[Items from a dataset]
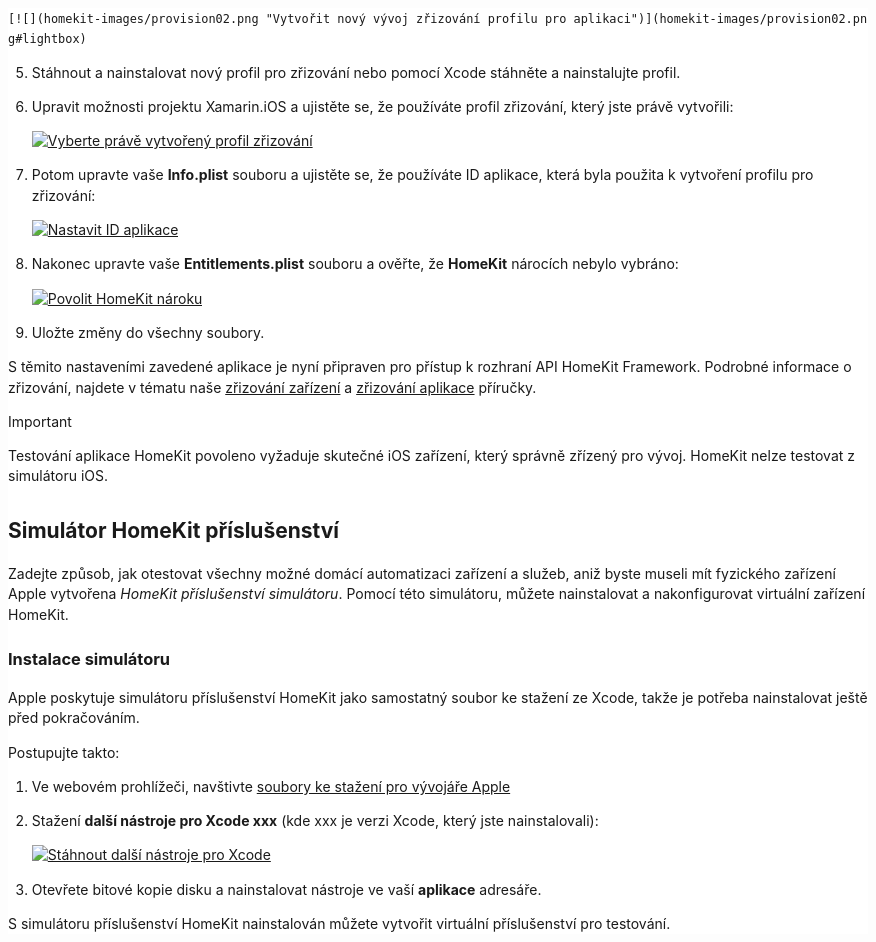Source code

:     [![](homekit-images/provision02.png "Vytvořit nový vývoj zřizování profilu pro aplikaci")](homekit-images/provision02.png#lightbox)
5. Stáhnout a nainstalovat nový profil pro zřizování nebo pomocí Xcode stáhněte a nainstalujte profil.
6. Upravit možnosti projektu Xamarin.iOS a ujistěte se, že používáte profil zřizování, který jste právě vytvořili: 

    [![](homekit-images/provision03.png "Vyberte právě vytvořený profil zřizování")](homekit-images/provision03.png#lightbox)
7. Potom upravte vaše **Info.plist** souboru a ujistěte se, že používáte ID aplikace, která byla použita k vytvoření profilu pro zřizování: 

    [![](homekit-images/provision04.png "Nastavit ID aplikace ")](homekit-images/provision04.png#lightbox)
8. Nakonec upravte vaše **Entitlements.plist** souboru a ověřte, že **HomeKit** nárocích nebylo vybráno: 

    [![](homekit-images/provision05.png "Povolit HomeKit nároku")](homekit-images/provision05.png#lightbox)
9. Uložte změny do všechny soubory.

S těmito nastaveními zavedené aplikace je nyní připraven pro přístup k rozhraní API HomeKit Framework. Podrobné informace o zřizování, najdete v tématu naše [zřizování zařízení](~/ios/get-started/installation/device-provisioning/index.md) a [zřizování aplikace](~/ios/get-started/installation/device-provisioning/index.md) příručky.

> [!IMPORTANT]
> Testování aplikace HomeKit povoleno vyžaduje skutečné iOS zařízení, který správně zřízený pro vývoj. HomeKit nelze testovat z simulátoru iOS.

## <a name="the-homekit-accessory-simulator"></a>Simulátor HomeKit příslušenství

Zadejte způsob, jak otestovat všechny možné domácí automatizaci zařízení a služeb, aniž byste museli mít fyzického zařízení Apple vytvořena _HomeKit příslušenství simulátoru_. Pomocí této simulátoru, můžete nainstalovat a nakonfigurovat virtuální zařízení HomeKit.

### <a name="installing-the-simulator"></a>Instalace simulátoru

Apple poskytuje simulátoru příslušenství HomeKit jako samostatný soubor ke stažení ze Xcode, takže je potřeba nainstalovat ještě před pokračováním.

Postupujte takto:

1. Ve webovém prohlížeči, navštivte [soubory ke stažení pro vývojáře Apple](https://developer.apple.com/download/more/?name=for%20Xcode)
2. Stažení **další nástroje pro Xcode xxx** (kde xxx je verzi Xcode, který jste nainstalovali): 

    [![](homekit-images/simulator01.png "Stáhnout další nástroje pro Xcode")](homekit-images/simulator01.png#lightbox)
3. Otevřete bitové kopie disku a nainstalovat nástroje ve vaší **aplikace** adresáře.

S simulátoru příslušenství HomeKit nainstalován můžete vytvořit virtuální příslušenství pro testování.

- [TASK DETAILS]:
An exact, image-free transcription of all the records above is needed.

- [EXPECTED ANSWER]:
Source code

:     [![](homekit-images/provision02.png "Vytvořit nový vývoj zřizování profilu pro aplikaci")](homekit-images/provision02.png#lightbox)
5. Stáhnout a nainstalovat nový profil pro zřizování nebo pomocí Xcode stáhněte a nainstalujte profil.
6. Upravit možnosti projektu Xamarin.iOS a ujistěte se, že používáte profil zřizování, který jste právě vytvořili: 

    [![](homekit-images/provision03.png "Vyberte právě vytvořený profil zřizování")](homekit-images/provision03.png#lightbox)
7. Potom upravte vaše **Info.plist** souboru a ujistěte se, že používáte ID aplikace, která byla použita k vytvoření profilu pro zřizování: 

    [![](homekit-images/provision04.png "Nastavit ID aplikace ")](homekit-images/provision04.png#lightbox)
8. Nakonec upravte vaše **Entitlements.plist** souboru a ověřte, že **HomeKit** nárocích nebylo vybráno: 

    [![](homekit-images/provision05.png "Povolit HomeKit nároku")](homekit-images/provision05.png#lightbox)
9. Uložte změny do všechny soubory.

S těmito nastaveními zavedené aplikace je nyní připraven pro přístup k rozhraní API HomeKit Framework. Podrobné informace o zřizování, najdete v tématu naše [zřizování zařízení](~/ios/get-started/installation/device-provisioning/index.md) a [zřizování aplikace](~/ios/get-started/installation/device-provisioning/index.md) příručky.

> [!IMPORTANT]
> Testování aplikace HomeKit povoleno vyžaduje skutečné iOS zařízení, který správně zřízený pro vývoj. HomeKit nelze testovat z simulátoru iOS.

## <a name="the-homekit-accessory-simulator"></a>Simulátor HomeKit příslušenství

Zadejte způsob, jak otestovat všechny možné domácí automatizaci zařízení a služeb, aniž byste museli mít fyzického zařízení Apple vytvořena _HomeKit příslušenství simulátoru_. Pomocí této simulátoru, můžete nainstalovat a nakonfigurovat virtuální zařízení HomeKit.

### <a name="installing-the-simulator"></a>Instalace simulátoru

Apple poskytuje simulátoru příslušenství HomeKit jako samostatný soubor ke stažení ze Xcode, takže je potřeba nainstalovat ještě před pokračováním.

Postupujte takto:

1. Ve webovém prohlížeči, navštivte [soubory ke stažení pro vývojáře Apple](https://developer.apple.com/download/more/?name=for%20Xcode)
2. Stažení **další nástroje pro Xcode xxx** (kde xxx je verzi Xcode, který jste nainstalovali): 

    [![](homekit-images/simulator01.png "Stáhnout další nástroje pro Xcode")](homekit-images/simulator01.png#lightbox)
3. Otevřete bitové kopie disku a nainstalovat nástroje ve vaší **aplikace** adresáře.

S simulátoru příslušenství HomeKit nainstalován můžete vytvořit virtuální příslušenství pro testování.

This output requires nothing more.